> _Exercise_: Whenever a line in the listing below holds the string "linecap", include it in the count. Say how many such lines there are and nothing more.

> _Input_:
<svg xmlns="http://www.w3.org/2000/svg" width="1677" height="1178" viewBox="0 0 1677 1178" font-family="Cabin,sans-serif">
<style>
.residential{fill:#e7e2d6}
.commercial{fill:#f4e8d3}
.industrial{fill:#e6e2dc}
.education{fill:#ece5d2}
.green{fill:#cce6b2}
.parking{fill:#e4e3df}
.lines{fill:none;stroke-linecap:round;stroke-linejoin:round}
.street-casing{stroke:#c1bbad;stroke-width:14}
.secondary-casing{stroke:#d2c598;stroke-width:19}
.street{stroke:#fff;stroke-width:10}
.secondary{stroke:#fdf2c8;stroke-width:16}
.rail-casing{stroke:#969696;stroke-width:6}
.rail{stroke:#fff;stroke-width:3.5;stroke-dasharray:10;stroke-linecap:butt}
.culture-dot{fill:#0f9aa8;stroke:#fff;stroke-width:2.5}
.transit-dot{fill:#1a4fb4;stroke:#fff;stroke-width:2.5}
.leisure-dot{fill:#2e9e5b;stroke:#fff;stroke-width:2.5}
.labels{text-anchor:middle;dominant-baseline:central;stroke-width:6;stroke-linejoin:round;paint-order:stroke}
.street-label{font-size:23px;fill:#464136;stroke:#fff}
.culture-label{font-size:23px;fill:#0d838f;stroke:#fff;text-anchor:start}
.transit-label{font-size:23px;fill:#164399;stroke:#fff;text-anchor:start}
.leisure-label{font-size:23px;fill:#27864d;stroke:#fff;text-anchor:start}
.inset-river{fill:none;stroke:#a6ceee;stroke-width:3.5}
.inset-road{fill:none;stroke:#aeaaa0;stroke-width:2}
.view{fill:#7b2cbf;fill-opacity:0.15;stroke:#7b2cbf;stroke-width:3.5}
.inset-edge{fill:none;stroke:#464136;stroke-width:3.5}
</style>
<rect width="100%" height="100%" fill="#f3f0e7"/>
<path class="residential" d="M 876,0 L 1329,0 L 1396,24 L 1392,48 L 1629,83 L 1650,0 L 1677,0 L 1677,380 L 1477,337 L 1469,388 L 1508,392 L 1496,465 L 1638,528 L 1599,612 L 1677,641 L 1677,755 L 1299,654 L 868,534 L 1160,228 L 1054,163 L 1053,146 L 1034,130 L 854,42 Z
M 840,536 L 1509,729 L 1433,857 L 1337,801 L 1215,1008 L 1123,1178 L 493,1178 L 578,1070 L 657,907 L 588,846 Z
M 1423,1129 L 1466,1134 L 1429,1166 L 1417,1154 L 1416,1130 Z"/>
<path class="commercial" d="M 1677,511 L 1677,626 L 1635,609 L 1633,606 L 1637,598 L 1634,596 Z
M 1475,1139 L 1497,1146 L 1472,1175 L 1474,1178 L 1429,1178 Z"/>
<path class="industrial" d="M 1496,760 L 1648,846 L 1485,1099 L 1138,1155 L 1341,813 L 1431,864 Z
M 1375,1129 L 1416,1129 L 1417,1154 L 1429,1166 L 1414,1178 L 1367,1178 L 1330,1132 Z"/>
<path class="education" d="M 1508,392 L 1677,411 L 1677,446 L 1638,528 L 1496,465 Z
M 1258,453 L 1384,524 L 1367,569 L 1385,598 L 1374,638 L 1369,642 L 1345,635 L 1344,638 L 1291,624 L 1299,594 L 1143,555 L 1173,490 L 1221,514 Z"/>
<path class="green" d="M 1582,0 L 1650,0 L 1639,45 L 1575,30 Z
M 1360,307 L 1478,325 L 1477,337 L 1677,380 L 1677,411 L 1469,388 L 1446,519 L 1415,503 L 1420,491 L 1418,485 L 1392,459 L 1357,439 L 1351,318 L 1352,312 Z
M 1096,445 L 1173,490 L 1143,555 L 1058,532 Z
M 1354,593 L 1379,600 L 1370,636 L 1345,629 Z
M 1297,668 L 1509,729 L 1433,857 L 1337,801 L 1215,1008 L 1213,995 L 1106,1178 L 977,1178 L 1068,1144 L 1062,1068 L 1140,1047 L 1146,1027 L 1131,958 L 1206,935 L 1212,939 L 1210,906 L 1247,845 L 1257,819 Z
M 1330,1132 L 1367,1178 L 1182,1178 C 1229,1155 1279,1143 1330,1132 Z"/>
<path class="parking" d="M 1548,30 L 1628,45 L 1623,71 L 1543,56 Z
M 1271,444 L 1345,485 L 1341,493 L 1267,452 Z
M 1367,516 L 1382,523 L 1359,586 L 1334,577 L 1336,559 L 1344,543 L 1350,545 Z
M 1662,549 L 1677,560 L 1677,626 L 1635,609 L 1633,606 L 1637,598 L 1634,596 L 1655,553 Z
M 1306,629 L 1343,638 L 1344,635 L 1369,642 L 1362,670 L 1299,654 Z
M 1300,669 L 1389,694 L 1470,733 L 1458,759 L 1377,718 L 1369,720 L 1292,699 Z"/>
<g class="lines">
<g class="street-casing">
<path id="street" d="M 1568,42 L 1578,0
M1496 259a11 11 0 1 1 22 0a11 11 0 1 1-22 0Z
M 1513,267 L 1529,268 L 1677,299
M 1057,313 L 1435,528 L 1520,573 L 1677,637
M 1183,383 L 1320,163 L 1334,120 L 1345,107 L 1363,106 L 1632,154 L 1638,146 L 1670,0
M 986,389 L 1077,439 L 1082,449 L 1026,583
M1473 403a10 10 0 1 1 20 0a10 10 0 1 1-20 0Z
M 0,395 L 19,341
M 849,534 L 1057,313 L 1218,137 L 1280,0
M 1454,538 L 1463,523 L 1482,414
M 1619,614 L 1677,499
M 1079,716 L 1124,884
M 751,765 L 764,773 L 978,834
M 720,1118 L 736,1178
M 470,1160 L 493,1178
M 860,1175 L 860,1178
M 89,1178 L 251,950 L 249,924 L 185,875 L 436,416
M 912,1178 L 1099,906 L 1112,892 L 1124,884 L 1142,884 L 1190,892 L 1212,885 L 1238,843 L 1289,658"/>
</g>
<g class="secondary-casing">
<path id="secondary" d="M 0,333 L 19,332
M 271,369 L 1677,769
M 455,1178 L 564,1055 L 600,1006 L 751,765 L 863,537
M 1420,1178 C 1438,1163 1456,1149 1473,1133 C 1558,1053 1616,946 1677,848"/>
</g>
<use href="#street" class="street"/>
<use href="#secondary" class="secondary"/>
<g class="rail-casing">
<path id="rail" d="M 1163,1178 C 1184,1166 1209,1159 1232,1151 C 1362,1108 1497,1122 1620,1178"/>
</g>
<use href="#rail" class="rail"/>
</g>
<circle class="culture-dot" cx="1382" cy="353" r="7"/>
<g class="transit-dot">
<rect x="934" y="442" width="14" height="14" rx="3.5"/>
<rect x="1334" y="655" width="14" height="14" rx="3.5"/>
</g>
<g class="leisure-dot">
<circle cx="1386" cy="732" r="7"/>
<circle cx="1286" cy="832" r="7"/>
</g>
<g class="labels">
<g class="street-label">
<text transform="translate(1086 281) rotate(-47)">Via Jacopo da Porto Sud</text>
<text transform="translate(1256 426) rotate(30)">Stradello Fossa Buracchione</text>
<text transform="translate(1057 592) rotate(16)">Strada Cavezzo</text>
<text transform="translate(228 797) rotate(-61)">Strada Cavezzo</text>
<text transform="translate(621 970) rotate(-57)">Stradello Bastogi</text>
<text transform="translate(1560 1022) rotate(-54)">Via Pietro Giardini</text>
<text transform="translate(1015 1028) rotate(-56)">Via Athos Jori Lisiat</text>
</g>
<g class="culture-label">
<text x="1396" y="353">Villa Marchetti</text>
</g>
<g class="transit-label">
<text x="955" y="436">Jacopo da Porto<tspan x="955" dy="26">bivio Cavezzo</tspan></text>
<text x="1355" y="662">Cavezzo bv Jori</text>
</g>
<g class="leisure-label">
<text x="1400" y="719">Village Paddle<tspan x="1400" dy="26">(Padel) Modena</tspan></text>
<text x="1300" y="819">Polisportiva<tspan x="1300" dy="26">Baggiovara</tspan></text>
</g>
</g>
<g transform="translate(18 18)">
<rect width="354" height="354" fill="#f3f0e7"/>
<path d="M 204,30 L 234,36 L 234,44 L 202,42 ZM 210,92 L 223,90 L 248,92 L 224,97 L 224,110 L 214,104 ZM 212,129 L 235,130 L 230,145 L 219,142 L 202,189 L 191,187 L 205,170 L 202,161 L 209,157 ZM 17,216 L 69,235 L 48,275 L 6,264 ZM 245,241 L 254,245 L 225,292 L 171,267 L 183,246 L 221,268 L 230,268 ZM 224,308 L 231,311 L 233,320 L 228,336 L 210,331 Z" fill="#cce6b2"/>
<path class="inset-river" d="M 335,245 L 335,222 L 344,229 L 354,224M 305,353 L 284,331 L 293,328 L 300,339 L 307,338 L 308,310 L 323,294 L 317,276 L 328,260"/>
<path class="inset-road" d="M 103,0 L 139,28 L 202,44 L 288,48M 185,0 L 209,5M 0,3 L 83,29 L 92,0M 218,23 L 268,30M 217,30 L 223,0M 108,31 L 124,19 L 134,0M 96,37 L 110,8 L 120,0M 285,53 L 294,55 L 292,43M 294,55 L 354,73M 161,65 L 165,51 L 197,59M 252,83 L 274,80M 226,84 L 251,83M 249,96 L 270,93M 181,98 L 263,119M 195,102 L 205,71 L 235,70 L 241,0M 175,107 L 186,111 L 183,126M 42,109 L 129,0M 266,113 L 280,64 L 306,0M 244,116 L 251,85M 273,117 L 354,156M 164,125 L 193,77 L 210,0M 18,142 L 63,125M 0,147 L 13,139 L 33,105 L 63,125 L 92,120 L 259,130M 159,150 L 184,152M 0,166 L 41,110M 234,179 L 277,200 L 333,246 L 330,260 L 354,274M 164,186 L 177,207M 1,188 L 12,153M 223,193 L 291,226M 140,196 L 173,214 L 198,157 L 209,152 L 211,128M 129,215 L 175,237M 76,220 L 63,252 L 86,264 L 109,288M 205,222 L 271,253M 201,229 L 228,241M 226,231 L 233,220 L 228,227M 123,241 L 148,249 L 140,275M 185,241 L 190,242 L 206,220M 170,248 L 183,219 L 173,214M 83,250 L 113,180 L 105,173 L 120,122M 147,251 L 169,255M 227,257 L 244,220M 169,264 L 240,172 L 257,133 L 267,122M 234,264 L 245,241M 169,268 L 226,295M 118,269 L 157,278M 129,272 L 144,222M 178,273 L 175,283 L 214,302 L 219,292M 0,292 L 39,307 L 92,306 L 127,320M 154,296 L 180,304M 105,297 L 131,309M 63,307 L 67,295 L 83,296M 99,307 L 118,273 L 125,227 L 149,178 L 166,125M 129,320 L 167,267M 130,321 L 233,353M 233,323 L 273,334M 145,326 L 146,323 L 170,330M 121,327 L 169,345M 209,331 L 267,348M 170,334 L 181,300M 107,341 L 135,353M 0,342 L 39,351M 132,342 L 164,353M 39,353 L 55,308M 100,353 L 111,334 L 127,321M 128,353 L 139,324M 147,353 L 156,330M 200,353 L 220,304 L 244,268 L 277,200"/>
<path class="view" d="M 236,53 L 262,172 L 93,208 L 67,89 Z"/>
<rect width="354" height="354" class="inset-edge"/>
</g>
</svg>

> _Exercise response_: 2